TDK’ya göre cibilliyetsiz sözcüğü; yaradılışı kötü, mayası bozuk, sütü bozuk, soysuz anlamlarına geliyor…
Bu da yetmiyor; CHP genel başkanına alçak, utanmaz, yüzsüz, karaktersiz gibi sıradan bir politikacının bile ağzına almayacağı hakaretler ediyor…
CHP’li belediye başkanları için de; Çöp-Çukur-Çamur diyor…
Böyle bir üsluba ne cevap verilir? Yalan-Dolan-Talan! Yeter mi?
Yetse ne olacak? Yetmese ne olacak? Her hakaret karşılığında bir başka hakareti getirdikten sonra…
Öncelikle şunu belirtmek isterim ki; ister iktidar ister muhalefet partileri olsun, herkes diline dikkat etmeli. Tabi cumhurbaşkanı hepsinden daha fazla dikkat etmeli. Bu tavrıyla ancak partisinin cumhurbaşkanı olur, milletin değil!
Devam edelim:
Konuşmalarını özellikle çocuklar izlememeli. Önlem olarak program başlamadan önce ekrana (18+) logosu koyulabilir…

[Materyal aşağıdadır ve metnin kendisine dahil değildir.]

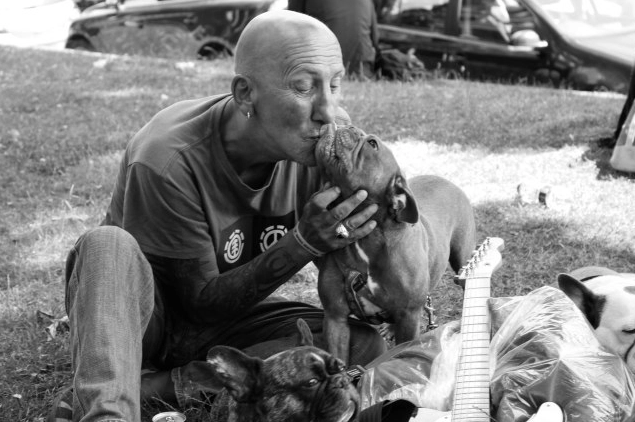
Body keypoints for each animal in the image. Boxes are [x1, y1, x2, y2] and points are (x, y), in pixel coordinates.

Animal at [316, 123, 474, 364]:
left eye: (372, 144)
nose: (347, 125)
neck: (368, 239)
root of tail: (445, 180)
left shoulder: (409, 317)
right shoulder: (335, 318)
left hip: (463, 261)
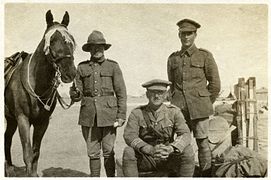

Kötü örnek örnek olmaz derler ama örnek ülkenin cumhurbaşkanı olursa bu durum çoluğa çocuğa nasıl anlatılır?
Sırf bu nedenle bile cumhurbaşkanı aynı zamanda parti genel başkanı olmamalıdır…
Cumhurbaşkanına hakaretten dava açan cumhuriyet savcıları aynı hassasiyeti muhalefet partileri için de göstermelidir…Ancak o zaman adaletten, hukuktan bahsedilebilir…
Milyonlarca oy alan bir partiye “cibilliyetsiz” demek hakaret değilse nedir?